CLANDESTINE by James Ellroy

So I was freed, somewhat, to let my mind drift and wander with fragments of the dusky neon night music. I grieved less and less for Wacky, and my once-rampant curiosity about Lorna Weinberg abated.

When I became more comfortable with solitary patrol, I would ditch out on Norsworthy completely and hit the numbered side streets off Central–tawdry rows of small, white-framed houses, tarpaper shacks, and overcrowded tenement buildings. I bought three pairs of expensive binoculars and secreted them on the rooftops of buildings on my beat. Late at night, I would scan lighted windows with them, looking for crime and wonder. I found it. The whole gamut, from homosexuality–which I didn’t bother with–to wild jazz sessions, to heated lovemaking, to tears. I also found dope addiction–which I did act on, always relaying my information on reefer smoking and worse to the clicks, never trying to grandstand and make the collar myself. I wanted to prove I was a team player, something I never was at Wilshire, and I wanted class-A fitness reports to go with the sergeancy that would be mine shortly after my twenty-eighth birthday.

And I made collars, good ones. I found myself a cracker-jack snitch, a crazy-acting old shoeshine man who hated hopheads and pushers. Willy saw and retained everything, and he had the perfect cover. The neighborhood pimps, lowlifes, and pushers came to him to “glaze their alligators,” and they talked freely in front of him– he was considered to be a blubbering idiot, rendered that way by thirty years of sniffing shoe polish.

He went along with the act, working for peanuts at his shine stand and selling information to me for a sizable chunk of my pay. Through Willy I was able to effect the arrest of a whole slew of grasshoppers and heroin pushers, including a guy wanted on a murder warrant back east.

Norsworthy resented my successes, feeling that I had usurped his power, making his fitness reports look bad by comparison.

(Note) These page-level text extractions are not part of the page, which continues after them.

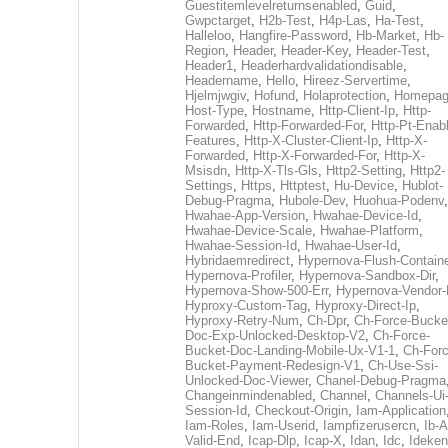
Guestitemlevelreturnsenabled
,
Guid
,
Gwpctarget
,
H2b-Test
,
H4p-Las
,
Ha-Test
,
Halleloo
,
Hangfire-Password
,
Hb-Market
,
Hb-
Region
,
Header
,
Header-Key
,
Header-Test
,
Header1
,
Headerhardvalidationdisable
,
Headername
,
Hello
,
Hireez-Servertime
,
Hjelmjwgiv
,
Hofund
,
Holaprotection
,
Homepa
Host-Type
,
Hostname
,
Http-Client-Ip
,
Http-
Forwarded
,
Http-Forwarded-For
,
Http-Pt-Enab
Features
,
Http-X-Cluster-Client-Ip
,
Http-X-
Forwarded
,
Http-X-Forwarded-For
,
Http-X-
Msisdn
,
Http-X-Tls-Gls
,
Http2-Setting
,
Http2-
Settings
,
Https
,
Httptest
,
Hu-Device
,
Hublot-
Debug-Pragma
,
Hubole-Dev
,
Huohua-Podenv
,
Hwahae-App-Version
,
Hwahae-Device-Id
,
Hwahae-Device-Scale
,
Hwahae-Platform
,
Hwahae-Session-Id
,
Hwahae-User-Id
,
Hybridaemredirect
,
Hypernova-Flush-Containe
Hypernova-Profiler
,
Hypernova-Sandbox-Dir
,
Hypernova-Show-500-Err
,
Hypernova-Vendor-
Hyproxy-Custom-Tag
,
Hyproxy-Direct-Ip
,
Hyproxy-Retry-Num
,
Ch-Dpr
,
Ch-Force-Bucke
Doc-Exp-Unlocked-Desktop-V2
,
Ch-Force-
Bucket-Doc-Landing-Mobile-Ux-V1-1
,
Ch-Forc
Bucket-Payment-Redesign-V1
,
Ch-Use-Ssi-
Unlocked-Doc-Viewer
,
Chanel-Debug-Pragma
Changeinmindenabled
,
Channel
,
Channels-Ui
Session-Id
,
Checkout-Origin
,
Iam-Application
Iam-Roles
,
Iam-Userid
,
Iampfizerusercn
,
Ib-A
Valid-End
,
Icap-Dlp
,
Icap-X
,
Idan
,
Idc
,
Ideken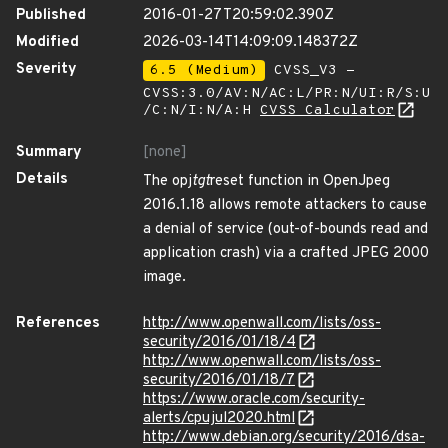
Published
2016-01-27T20:59:02.390Z
Modified
2026-03-14T14:09:09.148372Z
Severity
6.5 (Medium)
CVSS_V3 -
CVSS:3.0/AV:N/AC:L/PR:N/UI:R/S:U
/C:N/I:N/A:H
CVSS Calculator
Summary
[none]
Details
The opj
tgt
reset function in OpenJpeg
2016.1.18 allows remote attackers to cause
a denial of service (out-of-bounds read and
application crash) via a crafted JPEG 2000
image.
References
http://www.openwall.com/lists/oss-
security/2016/01/18/4
http://www.openwall.com/lists/oss-
security/2016/01/18/7
https://www.oracle.com/security-
alerts/cpujul2020.html
http://www.debian.org/security/2016/dsa-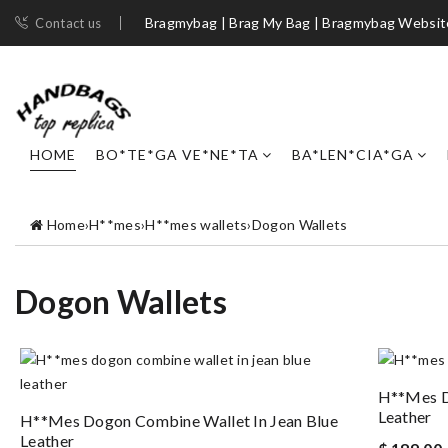
Bragmybag | Brag My Bag | Bragmybag Websit
Contact us
HOME
BO*TE*GA VE*NE*TA
BA*LEN*CIA*GA
Home
›
H**mes
›
H**mes wallets
›
Dogon Wallets
Dogon Wallets
H**mes D
Leather
H**mes Dogon Combine Wallet In Jean Blue
Leather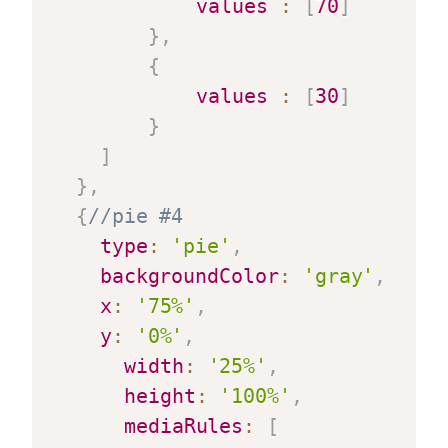
values
:
[
70
]
}
,
{
values
:
[
30
]
}
]
}
,
{
//pie #4
type
:
'pie'
,
backgroundColor
:
'gray'
,
x
:
'75%'
,
y
:
'0%'
,
width
:
'25%'
,
height
:
'100%'
,
mediaRules
:
[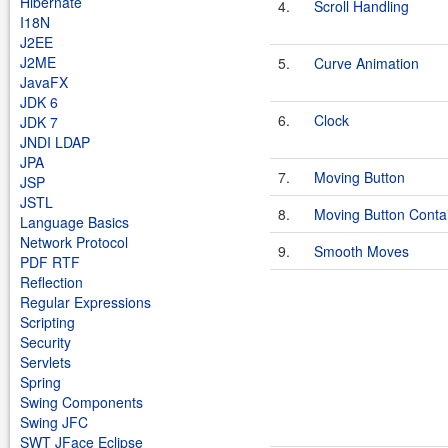
Hibernate
4.
Scroll Handling
I18N
J2EE
J2ME
5.
Curve Animation
JavaFX
JDK 6
6.
Clock
JDK 7
JNDI LDAP
JPA
7.
Moving Button
JSP
JSTL
8.
Moving Button Conta
Language Basics
Network Protocol
9.
Smooth Moves
PDF RTF
Reflection
Regular Expressions
Scripting
Security
Servlets
Spring
Swing Components
Swing JFC
SWT JFace Eclipse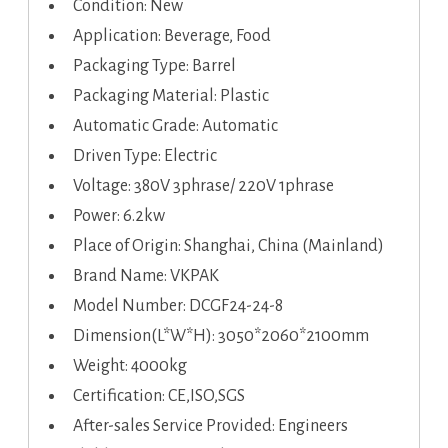
Condition: New
Application: Beverage, Food
Packaging Type: Barrel
Packaging Material: Plastic
Automatic Grade: Automatic
Driven Type: Electric
Voltage: 380V 3phrase/ 220V 1phrase
Power: 6.2kw
Place of Origin: Shanghai, China (Mainland)
Brand Name: VKPAK
Model Number: DCGF24-24-8
Dimension(L*W*H): 3050*2060*2100mm
Weight: 4000kg
Certification: CE,ISO,SGS
After-sales Service Provided: Engineers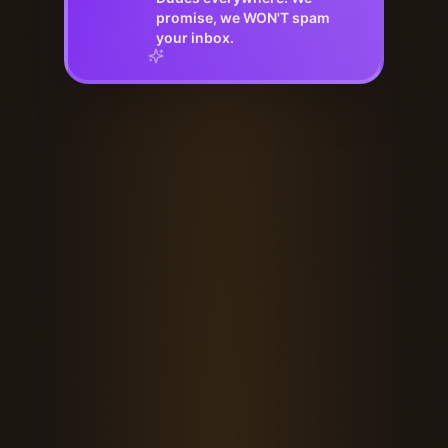
promise, we WON'T spam
your inbox.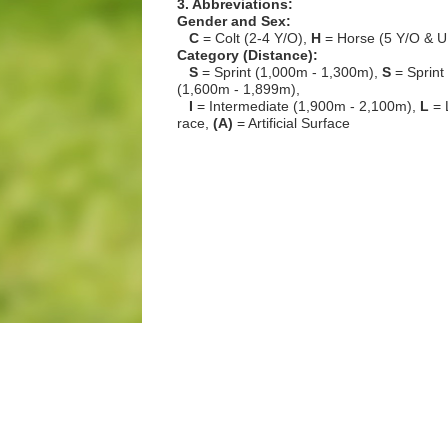
3. Abbreviations:
Gender and Sex:
C
= Colt (2-4 Y/O),
H
= Horse (5 Y/O & U
Category (Distance):
S
= Sprint (1,000m - 1,300m),
S
= Sprint
(1,600m - 1,899m),
I
= Intermediate (1,900m - 2,100m),
L
= 
race,
(A)
= Artificial Surface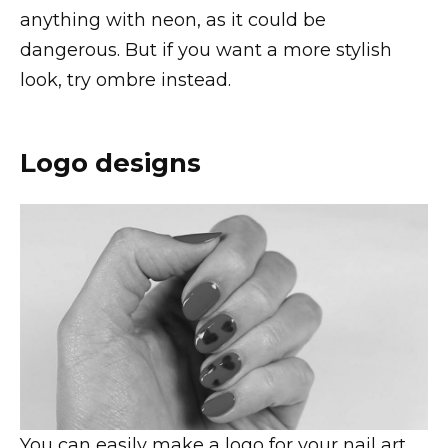
anything with neon, as it could be
dangerous. But if you want a more stylish
look, try ombre instead.
Logo designs
You can easily make a logo for your nail art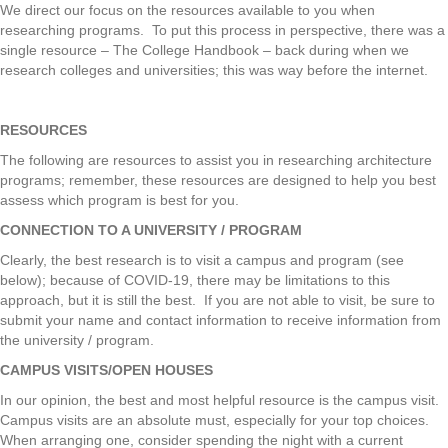
We direct our focus on the resources available to you when
researching programs. To put this process in perspective, there was a
single resource – The College Handbook – back during when we
research colleges and universities; this was way before the internet.
RESOURCES
The following are resources to assist you in researching architecture
programs; remember, these resources are designed to help you best
assess which program is best for you.
CONNECTION TO A UNIVERSITY / PROGRAM
Clearly, the best research is to visit a campus and program (see
below); because of COVID-19, there may be limitations to this
approach, but it is still the best. If you are not able to visit, be sure to
submit your name and contact information to receive information from
the university / program.
CAMPUS VISITS/OPEN HOUSES
In our opinion, the best and most helpful resource is the campus visit.
Campus visits are an absolute must, especially for your top choices.
When arranging one, consider spending the night with a current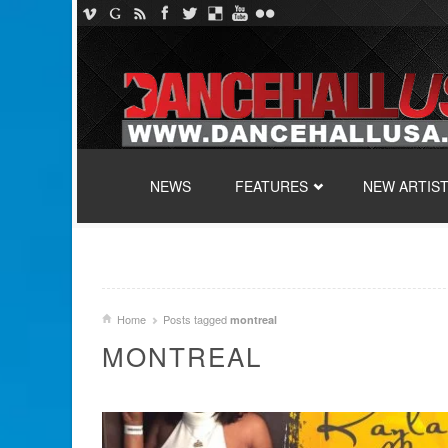
SKIP TO CONTENT
NEWS
FEATURES
NEW ARTIS
Home
Posts tagged
montreal
MONTREAL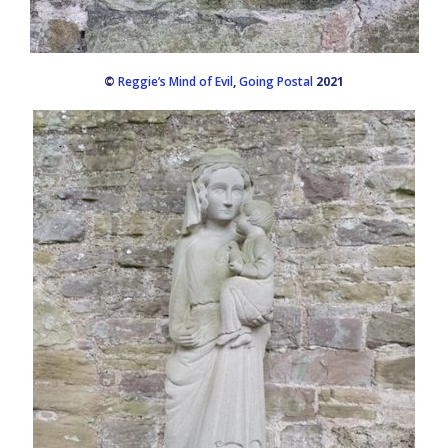
©
Reggie’s Mind of Evil
,
Going Postal
2021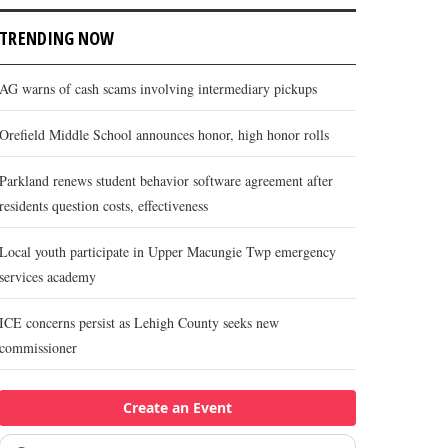
TRENDING NOW
AG warns of cash scams involving intermediary pickups
Orefield Middle School announces honor, high honor rolls
Parkland renews student behavior software agreement after
residents question costs, effectiveness
Local youth participate in Upper Macungie Twp emergency
services academy
ICE concerns persist as Lehigh County seeks new
commissioner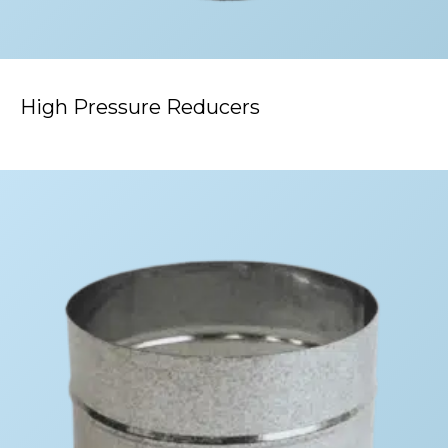
High Pressure Reducers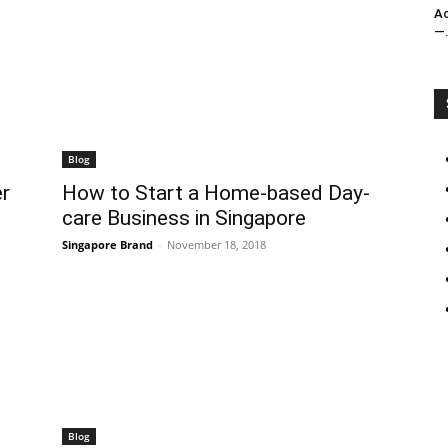
Ac
—.
Blog
r
How to Start a Home-based Day-
care Business in Singapore
Singapore Brand
-
November 18, 2018
Blog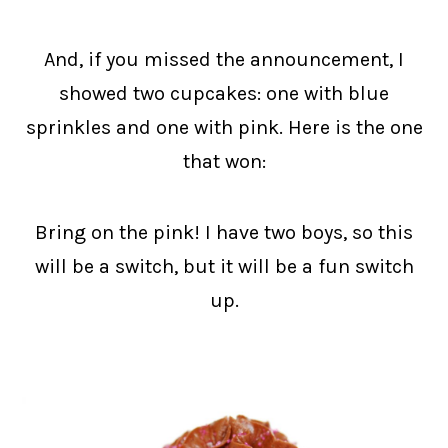
And, if you missed the announcement, I
showed two cupcakes: one with blue
sprinkles and one with pink. Here is the one
that won:
Bring on the pink! I have two boys, so this
will be a switch, but it will be a fun switch
up.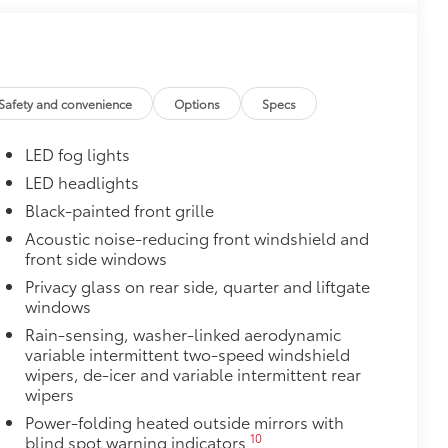
$0
$0
Safety and convenience
Options
Specs
$105
ks help secure your wheels and tires
LED fog lights
LED headlights
ngle unique key
Black-painted front grille
itional optional accessories customer may choose
Acoustic noise-reducing front windshield and
front side windows
Privacy glass on rear side, quarter and liftgate
windows
Rain-sensing, washer-linked aerodynamic
variable intermittent two-speed windshield
wipers, de-icer and variable intermittent rear
wipers
Power-folding heated outside mirrors with
10
blind spot warning indicators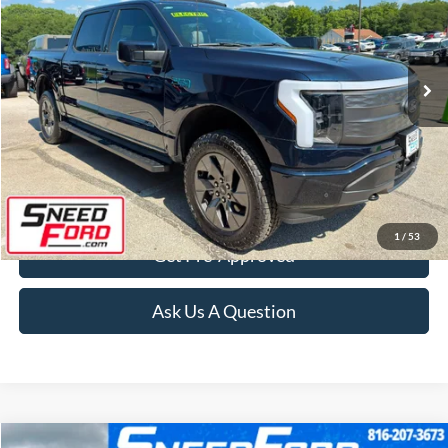
VIN:
1FT6W5L73RWG21368
Stock:
ZR455
Model:
W5L
13,166 mi
Ext.
Int.
Available
Click To Call
Confirm Availability
1
/
53
Get Pre-Approved
Ask Us A Question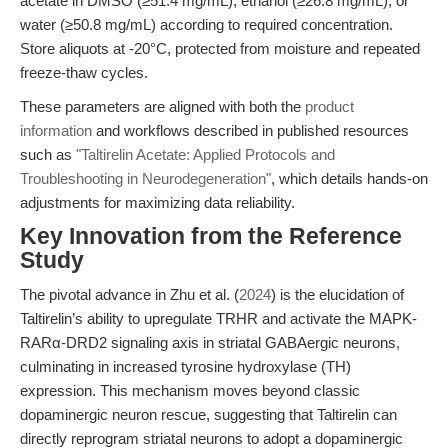
acetate in DMSO (≥51.4 mg/mL), ethanol (≥26.8 mg/mL), or
water (≥50.8 mg/mL) according to required concentration.
Store aliquots at -20°C, protected from moisture and repeated
freeze-thaw cycles.
These parameters are aligned with both the
product
information
and workflows described in published resources
such as
"Taltirelin Acetate: Applied Protocols and
Troubleshooting in Neurodegeneration"
, which details hands-on
adjustments for maximizing data reliability.
Key Innovation from the Reference
Study
The pivotal advance in Zhu et al. (
2024
) is the elucidation of
Taltirelin’s ability to upregulate TRHR and activate the MAPK-
RARα-DRD2 signaling axis in striatal GABAergic neurons,
culminating in increased tyrosine hydroxylase (TH)
expression. This mechanism moves beyond classic
dopaminergic neuron rescue, suggesting that Taltirelin can
directly reprogram striatal neurons to adopt a dopaminergic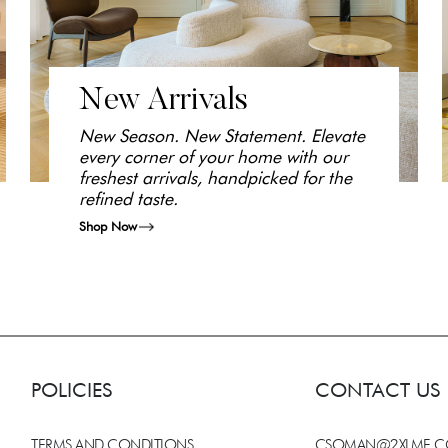
New Arrivals
New Season. New Statement. Elevate
every corner of your home with our
freshest arrivals, handpicked for the
refined taste.
Shop Now
POLICIES
CONTACT US
TERMS AND CONDITIONS
CSOMAN@2XLME.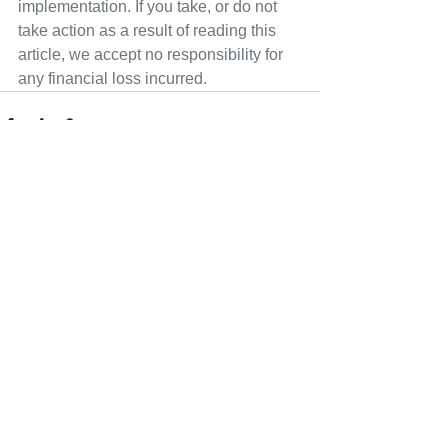
implementation. If you take, or do not 
take action as a result of reading this 
article, we accept no responsibility for 
any financial loss incurred.
See All
Recent Posts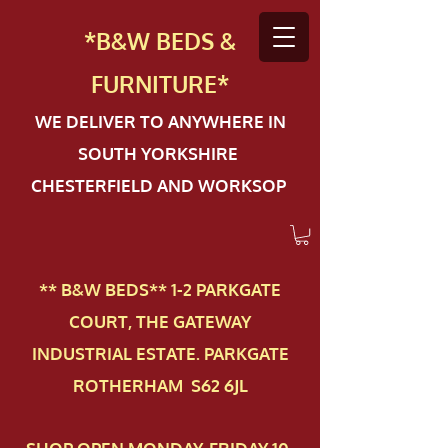
*B&W BEDS &
FURN
ITURE*
WE DELIVER TO ANYWHERE IN
SOUTH YORKSHIRE
CHESTERFIELD AND WORKSOP
** B&W BEDS** 1-2 PAR​KGATE
COURT, THE GATEWAY
INDUSTRIAL ESTATE. PARKGATE
ROTHERHAM S62 6JL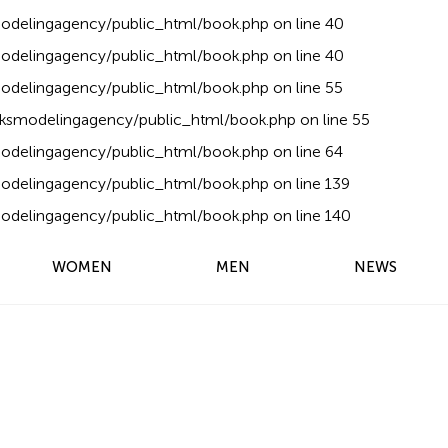
delingagency/public_html/book.php
on line
40
delingagency/public_html/book.php
on line
40
delingagency/public_html/book.php
on line
55
ksmodelingagency/public_html/book.php
on line
55
delingagency/public_html/book.php
on line
64
delingagency/public_html/book.php
on line
139
delingagency/public_html/book.php
on line
140
WOMEN
MEN
NEWS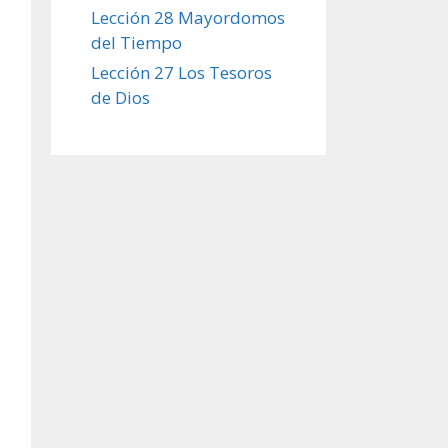
Lección 28 Mayordomos
del Tiempo
Lección 27 Los Tesoros
de Dios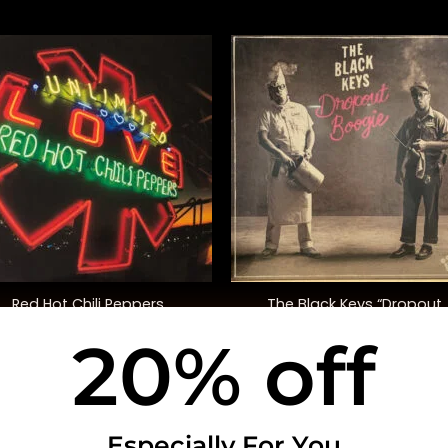
+
Red Hot Chili Peppers
The Black Keys “Dropout
Unlimited Love” (Deluxe Ed.)
Boogie”
20% off
$
50.00
$
35.00
USEFUL INFO
CO
Especially For You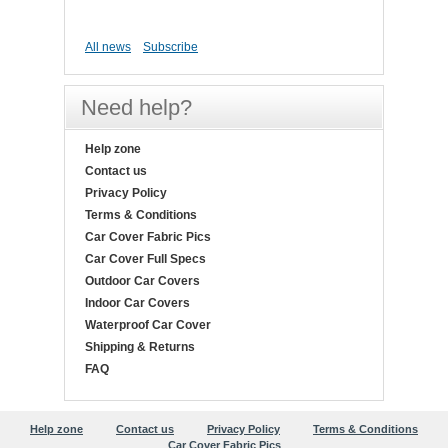
All news
Subscribe
Need help?
Help zone
Contact us
Privacy Policy
Terms & Conditions
Car Cover Fabric Pics
Car Cover Full Specs
Outdoor Car Covers
Indoor Car Covers
Waterproof Car Cover
Shipping & Returns
FAQ
Help zone
Contact us
Privacy Policy
Terms & Conditions
Car Cover Fabric Pics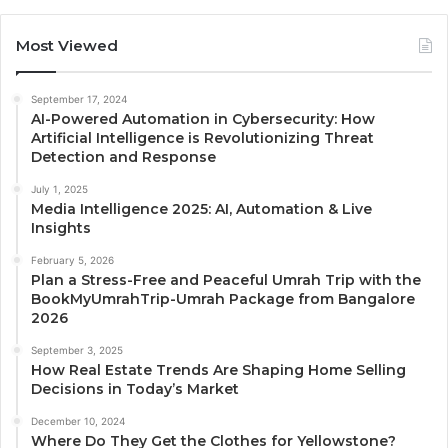
Most Viewed
September 17, 2024
AI-Powered Automation in Cybersecurity: How
Artificial Intelligence is Revolutionizing Threat
Detection and Response
July 1, 2025
Media Intelligence 2025: AI, Automation & Live
Insights
February 5, 2026
Plan a Stress-Free and Peaceful Umrah Trip with the
BookMyUmrahTrip-Umrah Package from Bangalore
2026
September 3, 2025
How Real Estate Trends Are Shaping Home Selling
Decisions in Today’s Market
December 10, 2024
Where Do They Get the Clothes for Yellowstone?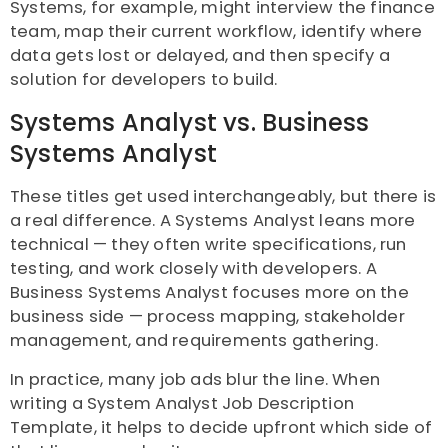
Systems, for example, might interview the finance
team, map their current workflow, identify where
data gets lost or delayed, and then specify a
solution for developers to build.
Systems Analyst vs. Business
Systems Analyst
These titles get used interchangeably, but there is
a real difference. A Systems Analyst leans more
technical — they often write specifications, run
testing, and work closely with developers. A
Business Systems Analyst focuses more on the
business side — process mapping, stakeholder
management, and requirements gathering.
In practice, many job ads blur the line. When
writing a System Analyst Job Description
Template, it helps to decide upfront which side of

I felt his resentment and his frustration building. I knew what he was going to do, and took immediate steps to circumvent it.

I went to the commander of the detective squad and leveled. I told him of the collars I had given his men, and how I obtained the information that led to them–I had been walking my beat, at night, alone, free of my intrusive patrol partner.

The grizzled, skinny old lieutenant liked this. He thought I was a tough guy. I told him old big-dick Bob Norsworthy was about to blow all this to hell, that he was pissed off and wanted to horn in on my action, and was about to rat on me to Captain Jurgensen for ditching out on the beat.

The old lieutenant shook his head. “We can’t let that happen, can we, son?” he said. “As of now, Underhill, you are the only solitary foot patrolman in this station. God have mercy on your soul if you ever run into trouble, or if Norsworthy ever quits the department.”

“Thanks, Lieutenant,” I said, “you won’t regret it.”

“That remains to be seen. One word of advice, son. Watch out for ambition. Sometimes it hurts more than it helps. Now close the door behind you, I want to turn on my fan.”

7

I was at home the following Wednesday frying Night Train his morning hamburger when he brought me the news that was to change my life forever.

My landlady, Mrs. Gates, had been complaining about Train chewing up her plants, shrubs, garden chairs, newspapers, and magazines. She was a dog lover, but frequently told me that Night Train was more “voodoo beast” than dog, and that I should have him “fixed” to curb his rambunctiousness. So when I heard a shrill, “Mr. Underhill!” coming from the front lawn, I put on my widest smile and walked outside ready to do some placating.

Mrs. Gates was standing above Night Train, swatting him with a broom. He seemed to be enjoying it, rolling in the grass on his back with the morning paper wedged firmly between his salivating jaws.

“You give me my paper, voodoo dog!” the woman was shouting. “You can chew it up when I’m finished reading it. Give it to me!”